TO DO:
[1] Say whether each statement agrees with the powerboat racing history: (a) Mit II had more power than Dixie III; (b) World War I held back racing; (c) the heat speed Gar Wood posted in 1920 stood for 26 years. Answer yes or no for each, quoting the deciding words of the text exactly.
[2] Please reproduce word for word the part of the powerboat racing history that opens with the words containing "The single step" and closes with "of 74.87 m.p.h.".

(DOCUMENT SEGMENT begins)

The races in 1908, 9 and 10—sometimes known as the "reign of the Dixies"—marked the culmination of development of the displacement type racing power boat—a form resembling a miniature ocean liner. Dixie's owner E. J. Schroeder was quoted as saying that no boat would ever go faster than she did. And—because of very inflexible physical laws—no boat of that "through the water" type, and of that length, ever has gone faster.
In 1910 the 250-hp. Dixie III's best heat speed in the Gold Cup was 33.6 m.p.h. The following year Mit II, with only 40% of Dixie's power, exceeded 36 m.p.h. The hydroplane, which skims over the surface of the water instead of plowing through it, had arrived. And with the hydro, speeds leaped. By 1913 Count Mankowski's huge hydro Ankle Deep had pushed the Gold Cup heat mark up one-third over Dixie's pace; the following year Paula Blackton's little Baby Speed Demon bounced it to 50.49. In mile trials the Blackton craft attained 51.726.
The single step hydroplane continued to be developed in the ensuing years—years which ran into the period of World War I. That war did not hamper racing. In fact, race boat owners were quick to capitalize on the engineering advances that grew out of the War. In 1918 Gar Wood obtained a 400-hp. Curtiss engine developed for the British and with it won that year's Gold Cup.
In 1919, World War I developments first paid off in a big way. Every boat in that year's Gold Cup was equipped with one of the famous Liberty engines designed during the War for aircraft use. Gar Wood's boats took first and second. The following year Wood won with a twin-Liberty-powered craft and posted a heat speed of 70 m.p.h.—a mark that was to stand for 26 years. This boat established the 1920 straightaway record of 74.87 m.p.h.

(DOCUMENT SEGMENT ends)
(DATA EXTRACT begins)

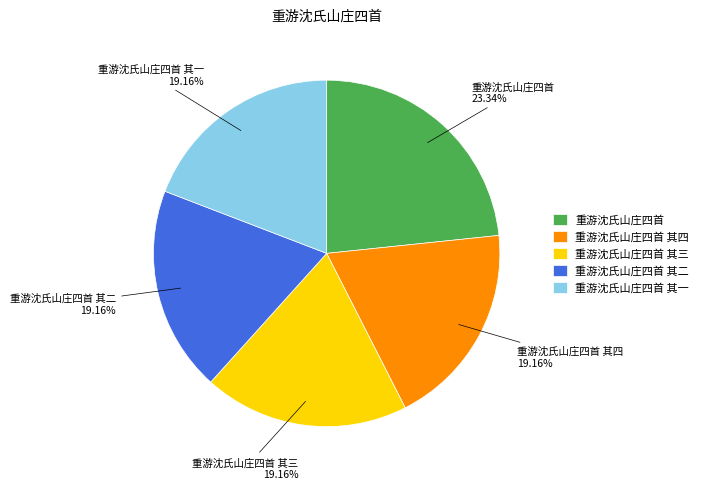

Which slice is the largest?

重游沈氏山庄四首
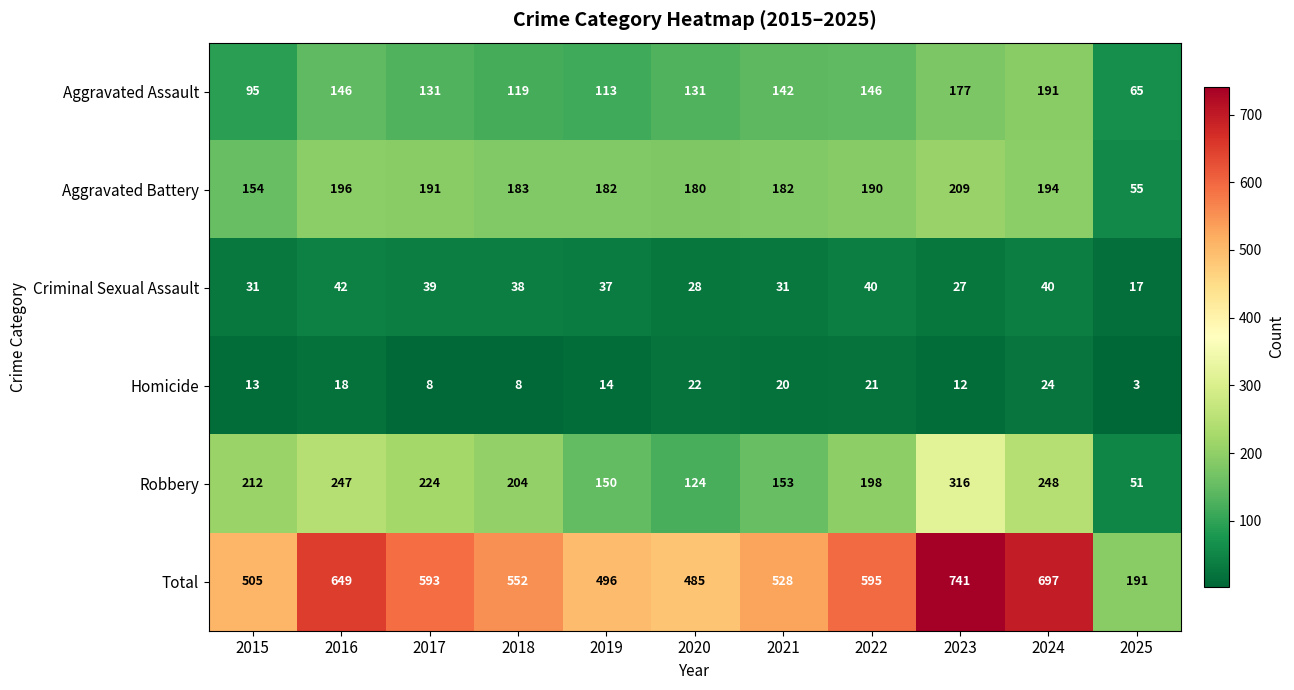

Which series changed the most between 2017 and 2023?

Total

(DATA EXTRACT ends)

ANSWER LIST:
[1]
(a) No: "with only 40% of Dixie's power"
(b) No: "That war did not hamper racing."
(c) Yes: "a mark that was to stand for 26 years"

[2]
The single step hydroplane continued to be developed in the ensuing years—years which ran into the period of World War I. That war did not hamper racing. In fact, race boat owners were quick to capitalize on the engineering advances that grew out of the War. In 1918 Gar Wood obtained a 400-hp. Curtiss engine developed for the British and with it won that year's Gold Cup.
In 1919, World War I developments first paid off in a big way. Every boat in that year's Gold Cup was equipped with one of the famous Liberty engines designed during the War for aircraft use. Gar Wood's boats took first and second. The following year Wood won with a twin-Liberty-powered craft and posted a heat speed of 70 m.p.h.—a mark that was to stand for 26 years. This boat established the 1920 straightaway record of 74.87 m.p.h.